When liberated college students in 1989 staged their pro-democracy demonstration at Tianamen Square – with their improvised “Goddess of Democracy” statue patterned after the American Statue of Liberty – I got goose bumps.
I remembered what young Li — 10 years earlier — said would happen in 10 years if economic progress was too slow in coming.
Chairman Deng broke the communist mold, but in 1989 he ordered the People’s Liberation Army to slaughter several thousand Tianamen Square demonstrators and imprison hundreds of ringleaders.
Today, political dissidents in China still are confined to labor camps without legal recourse. However, American-style capitalism — that my Kwangchow friend Chang thought not so bad — has vaulted China into an economic power second only to the United States.
With 1.3 billion people, the largest standing army and the second largest economy after the U.S., China is a de facto world power.
China and the U.S. are best customers of each other, although China this year sold us $103 billion more goods than we sold them.
This translates to millions of American jobs being relocated to China. State banks there make low-interest loans to exporting industries, subsidize Chinese currency and levy high tariffs on imported goods.
Japan succumbed to this type of subsidized banking and money management until it’s economy collapsed ten years ago. A vacuum was created that China rushed to fill. Storm flags are flying.
American and Chinese economists are working to balance out trade and job problems that are muddled by political/cultural differences.
Technology created their problems, but also can solve them.

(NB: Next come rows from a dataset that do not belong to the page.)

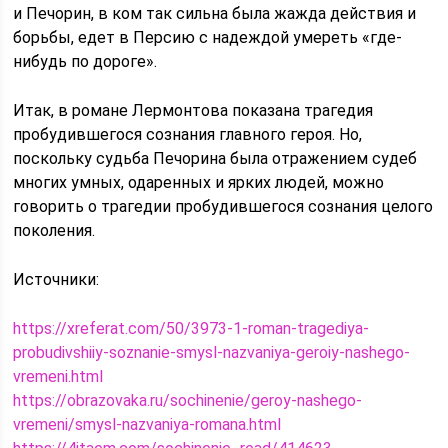
и Печорин, в ком так сильна была жажда действия и
борьбы, едет в Персию с надеждой умереть «где-
нибудь по дороге».
Итак, в романе Лермонтова показана трагедия
пробудившегося сознания главного героя. Но,
поскольку судьба Печорина была отражением судеб
многих умных, одаренных и ярких людей, можно
говорить о трагедии пробудившегося сознания целого
поколения.
Источники:
https://xreferat.com/50/3973-1-roman-tragediya-
probudivshiiy-soznanie-smysl-nazvaniya-geroiy-nashego-
vremeni.html
https://obrazovaka.ru/sochinenie/geroy-nashego-
vremeni/smysl-nazvaniya-romana.html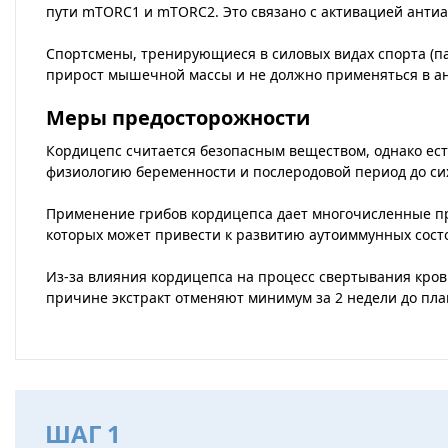
пути mTORC1 и mTORC2. Это связано с активацией анти
Спортсмены, тренирующиеся в силовых видах спорта (па
прирост мышечной массы и не должно применяться в ан
Меры предосторожности
Кордицепс считается безопасным веществом, однако ест
физиологию беременности и послеродовой период до сих
Применение грибов кордицепса дает многочисленные пр
которых может привести к развитию аутоиммунных состоя
Из-за влияния кордицепса на процесс свертывания крови
причине экстракт отменяют минимум за 2 недели до пл
ШАГ 1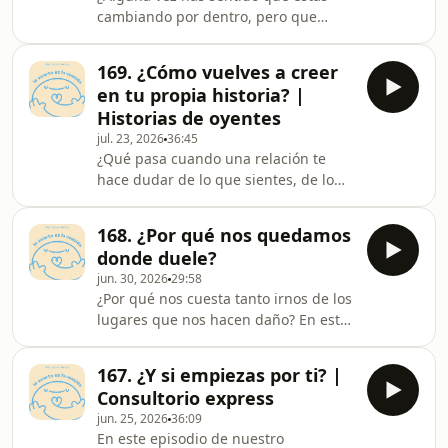
había agregado a mi vida, sino por
cambiando por dentro, pero que
todo lo que decidí dejar de hacer. En
cuando miras tu vida parece que
este episodio quiero compartirte
nada está pasando? En este episodio
algunas de esas cosas que solté y
169. ¿Cómo vuelves a creer
hablamos de esa parte del cambio de
que, terminaron hacie
en tu propia historia? |
la que casi nadie habla: el medio. Ese
Historias de oyentes
momento en el que ya diste los
jul. 23, 2026
36:45
primeros pasos, pero todavía no ves
¿Qué pasa cuando una relación te
resultados y empiezas a preguntarte
hace dudar de lo que sientes, de lo
si realmente estás
que recuerdas y hasta de quién eres?
avanzando¿Quieres&nbsp;empezar
En este episodio hablamos de lo difícil
terapia&nbsp;o contarnos tu historia
168. ¿Por qué nos quedamos
que puede ser ponerle nombre a lo
pa
donde duele?
vivido, volver a confiar en nosotros y
jun. 30, 2026
29:58
empezar, poco a poco, a recuperar
¿Por qué nos cuesta tanto irnos de los
nuestra propia voz.
lugares que nos hacen daño? En este
¿Quieres&nbsp;empezar
episodio hablamos de la esperanza,
terapia&nbsp;o contarnos tu historia
las creencias, los patrones que nos
para un episodio?,&nbsp;aquí puedes
167. ¿Y si empiezas por ti? |
mantienen allí y de cómo empezar a
hacerlo todo: 👇🏼https://linktr.ee
Consultorio express
recuperar partes de nosotros que
jun. 25, 2026
36:09
hemos dejado en el camino.
En este episodio de nuestro
¿Quieres&nbsp;empezar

China invented the wheelbarrow and windmill, but until recently has lagged behind in technology. Now, this has changed with the successful launching of astronaut Yang Liwei for 14 earth orbits. Plans are well along for Chinese satellites and a trip to the moon.
Senator Jepson’s recent guests are a new generation of Chinese leaders with global savvy. Hopefully they portend a new Chinese policy of mutual cooperation with the United States and other western nations.
Socialism is waning in a new China, and democracy is gaining – a la Hong Kong and mass communication. The world’s largest country – like a giant ship — turns slowly, but inexorably.
As the famous American statesman Benjamin Franklin opined when we embarked on a journey of democratic capitalism in 1776, “We must all hang together, or assuredly, we shall all hang separately.”